Waldemar Méndez

Personal information
- Full name: Enrique Waldemar Méndez Martijena
- Date of birth: 12 January 1971 (age 54)
- Place of birth: Laprida, Buenos Aires, Argentina
- Height: 1.79 m (5 ft 10+1⁄2 in)
- Position: Goalkeeper

Youth career
- 1986–1990: Ferro Carril Oeste

Senior career*
- Years: Team / Apps / (Gls)
- 1990–1994: Ferro Carril Oeste / 0 / (0)
- 1994: Unión La Calera
- 1995: Deportes Ovalle
- 1996–1999: Deportes La Serena
- 2000: Deportes Melipilla
- 2001: Unión La Calera
- 2002: Deportes Temuco / 7 / (0)
- 2003: O'Higgins
- 2004: Provincial Osorno / 2 / (0)
- 2005: Unión La Calera

Managerial career
- 2006: Magallanes (interim)

= Waldemar Méndez =

Argentine-Chilean footballer (born 1971)

Enrique Waldemar Méndez Martijena (born 20 May 1971), known as Waldemar Méndez, is an Argentine naturalized Chilean footballer who played for clubs of Argentina and Chile.

==Career==
A product of Ferro Carril Oeste, he moved to Chile and played in both the Primera B and the Primera División for clubs such as Unión La Calera, Deportes Ovalle, Deportes La Serena, among others. Along with Deportes La Serena, he won the 1996 Primera B, getting promotion to the Primera División.
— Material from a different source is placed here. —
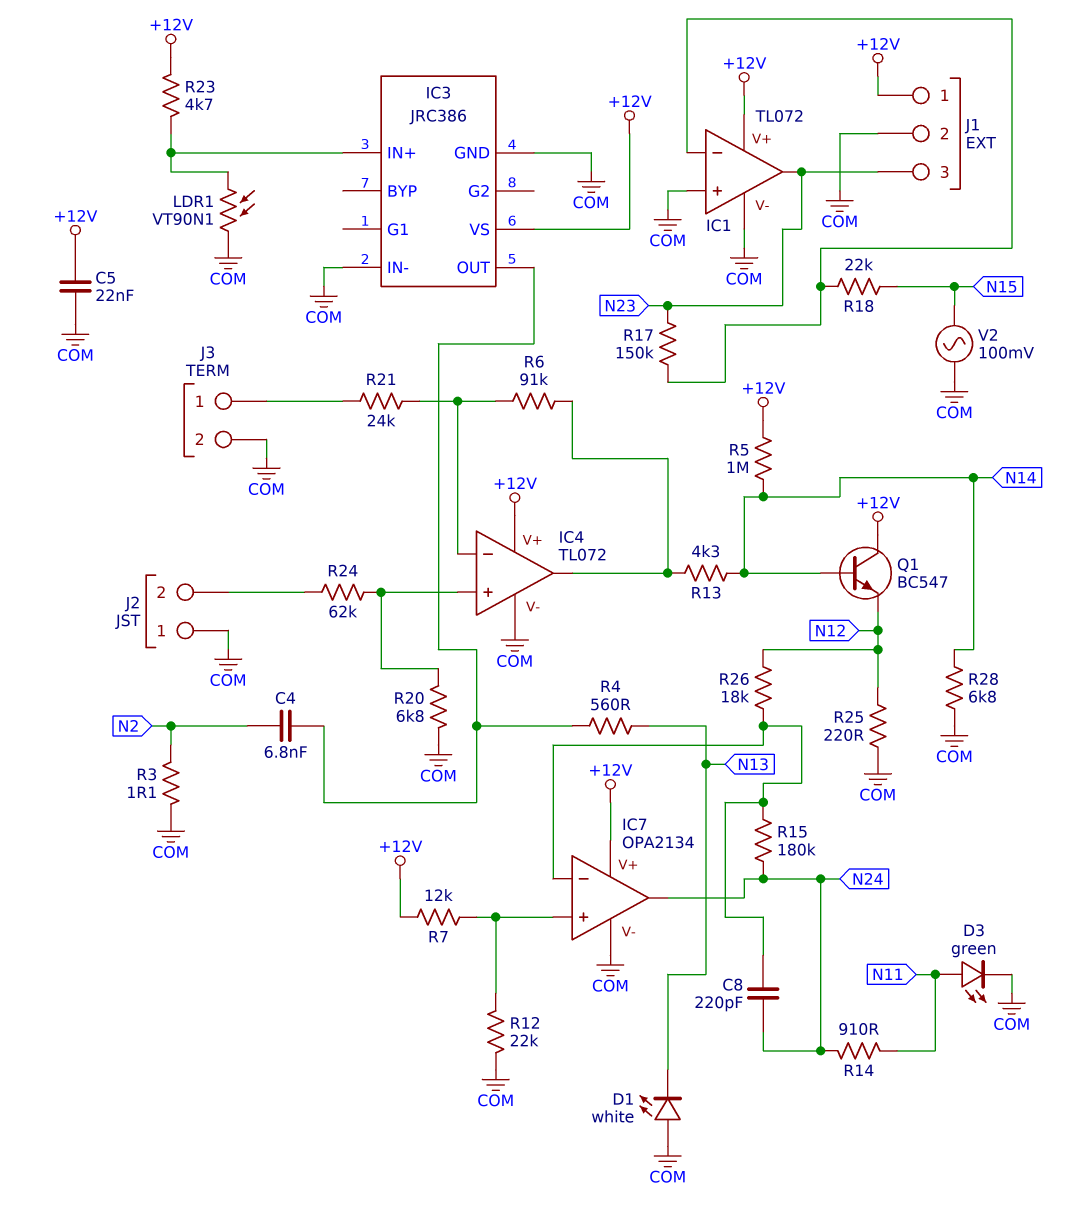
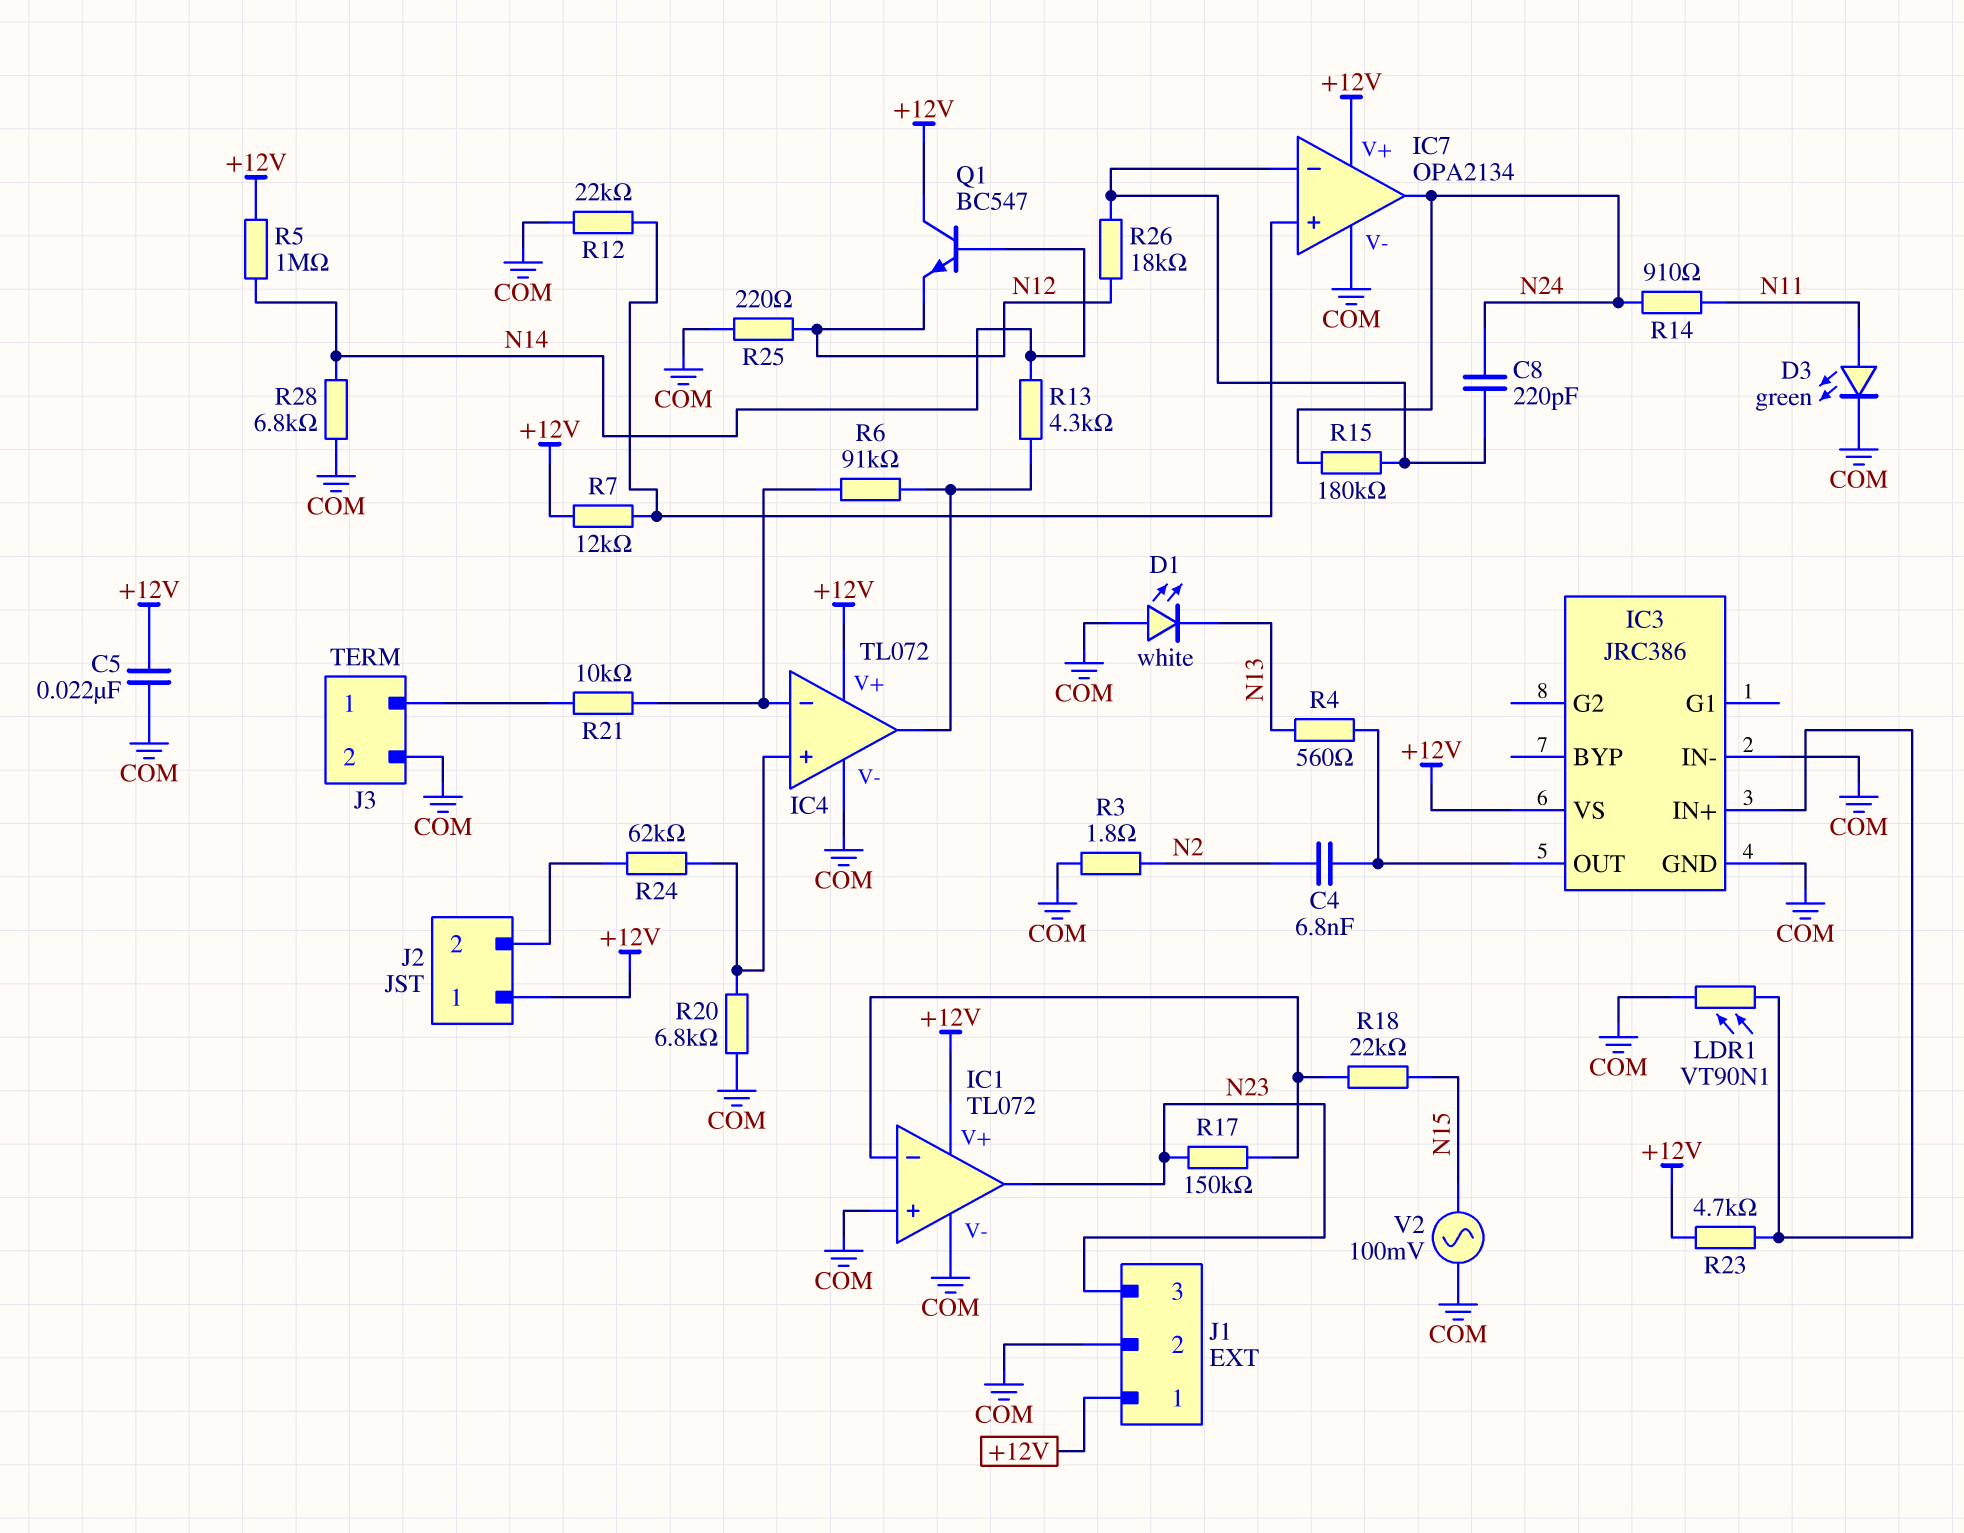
J2 pin 1: COM -> +12V
R3: 1.1 (COM, N2) -> 1.8 (COM, N2)
R21: 24k (IC4/in-, J3/1) -> 10k (IC4/in-, J3/1)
Following his retirement, he graduated as a football manager. In 2006, he assumed as interim coach of Magallanes in the Primera B de Chile.

==Personal life==
He naturalized Chilean by residence and Spanish by descent.

On 29 February 2020, he married María Gracia Subercaseaux, a Chilean photographer and media personality.

He worked as a in-match analyst for Canal del Futbol, commonly known as "CDF", a cable soccer channel that holds the exclusive TV rights to all the matches of the first and second division of the Chilean professional league. Then he joined ESPN Chile for the program ESPN F90 (before ESPN Radio). He also works for Radio Futuro in the program Futuro Fútbol Club.